The United Nations Security Council today urged the world's countries to do more to halt the flow of the illicit small arms and light weapons, warning that they could end up in the hands of terrorist groups such as Al-Qaida.
In a presidential statement read after an open debate on the issue, Ambassador Heraldo Muñoz of Chile, which holds the rotating presidency for January, acknowledged the right of countries to acquire arms for legitimate reasons of security and self-defence.
But he also called on all States to implement the Programme of Action against small arms and light weapons adopted at a 2001 UN conference and to support efforts to negotiate a legally binding international instrument that would help to track illegal arms sales.

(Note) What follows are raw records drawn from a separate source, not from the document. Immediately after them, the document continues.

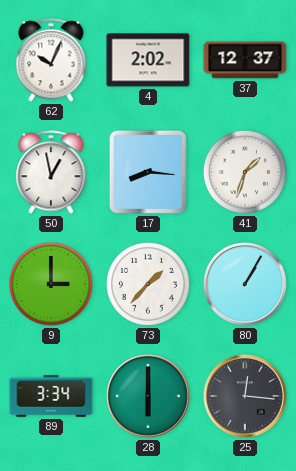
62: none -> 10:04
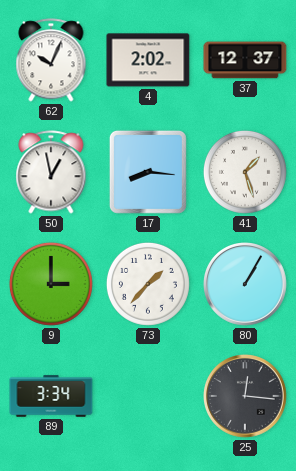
41: 1:33 -> 1:27
28: 6:00 -> none
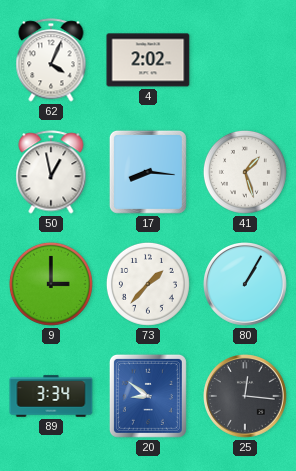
62: 10:04 -> 4:04
37: 12:37 -> none
20: none -> 8:51
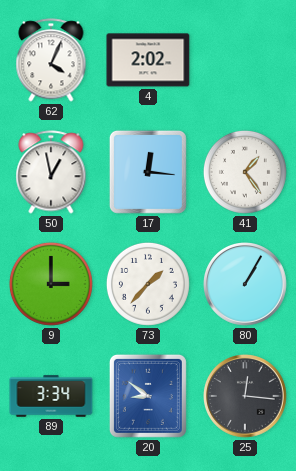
17: 8:16 -> 12:16
41: 1:27 -> 1:24
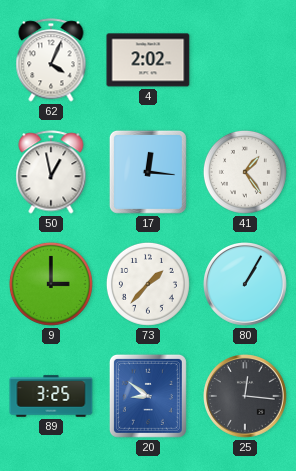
89: 3:34 -> 3:25
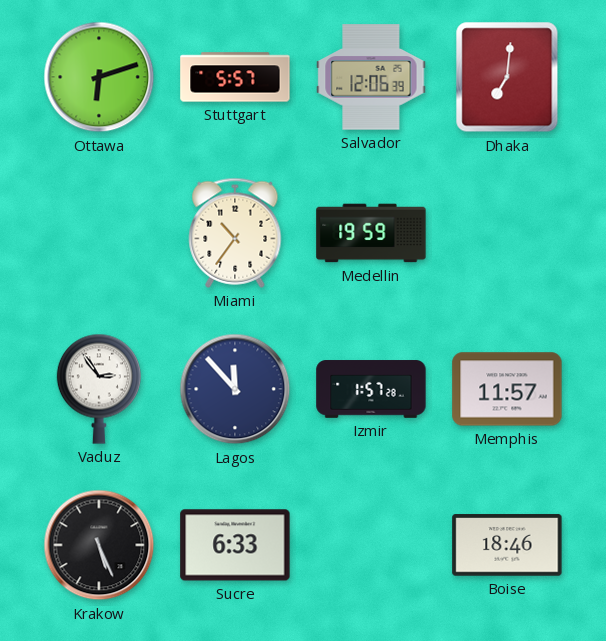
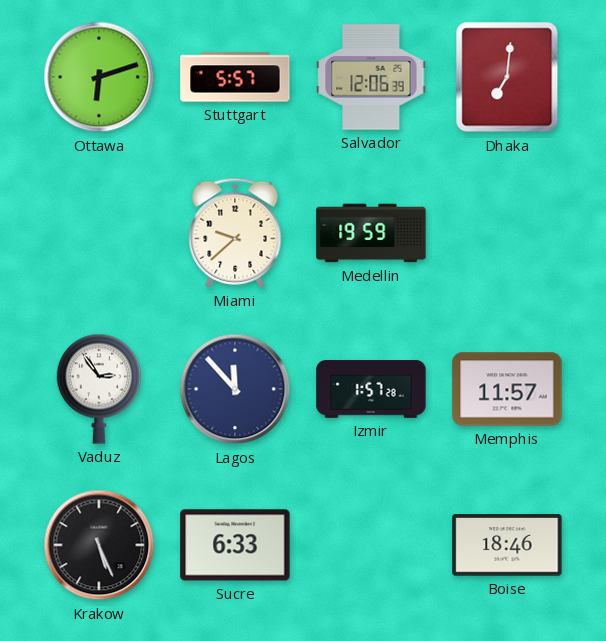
Miami: 10:36 -> 9:38
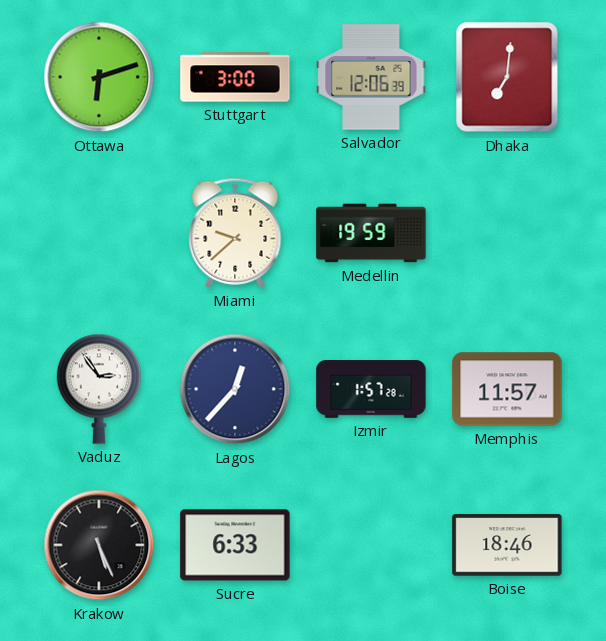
Stuttgart: 5:57 -> 3:00
Lagos: 11:53 -> 12:37
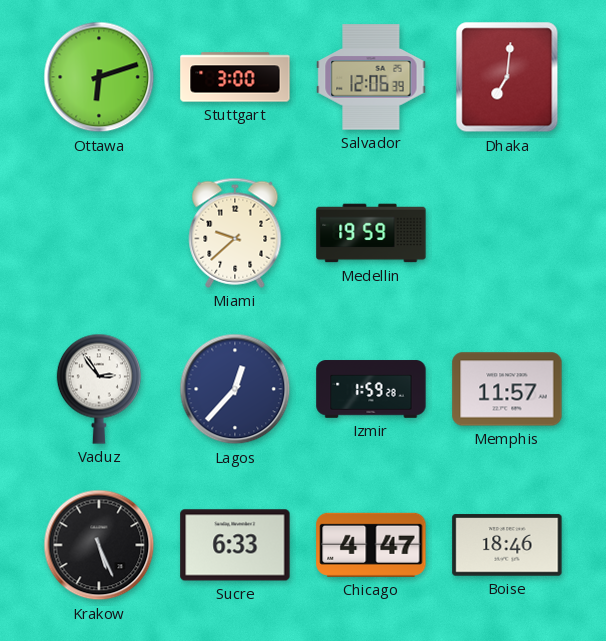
Izmir: 1:57 -> 1:59
Chicago: none -> 4:47
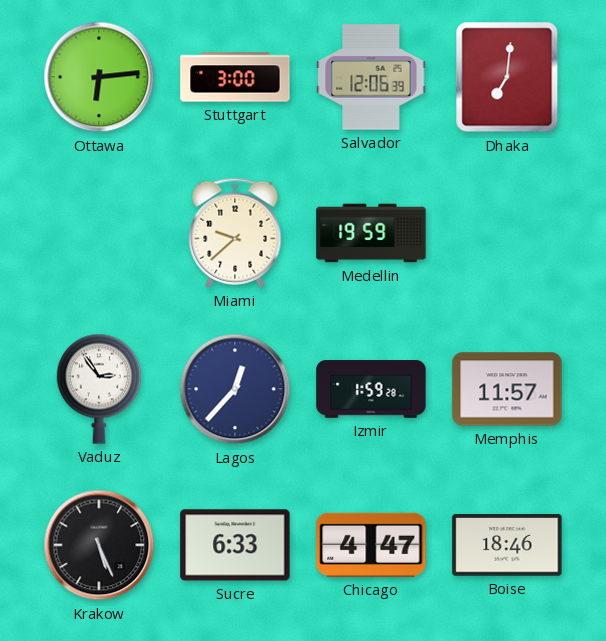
Ottawa: 6:12 -> 6:14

"The Council encourages the arms-exporting countries to exercise the highest degree of responsibility in small arms and light weapons transactions," Ambassador Muñoz said. "It also encourages international and regional cooperation in the consideration of the origin and transfers of small arms and light weapons in order to prevent their diversion to terrorist groups, in particular, Al Qaida."
Some of the almost 40 delegates who spoke at the meeting noted that the easy availability of arms and weapons had sustained several conflicts, especially in Africa. Speakers also drew attention to the problems experienced by countries that are used as transshipment points. There was widespread agreement on the need for regional cooperation, including through combined law enforcement efforts, to combat the destabilization caused by the proliferation of small arms.
At the outset of the debate, the Under-Secretary-General for Disarmament Affairs, Nobuyasu Abe, presented the most recent report on the issue by Secretary-General Kofi Annan, who highlights the progress achieved in disarming and demobilizing former combatants in several post-conflict countries, and in tracking the flow of arms and weapons.
But his report also underscores the continuing need to fund disarmament, demobilization and reintegration programmes in post-conflict nations through the UN's peacekeeping.
In addition, the report notes that more political will and technical capacity are necessary to punish States that deliberately breach arms embargoes.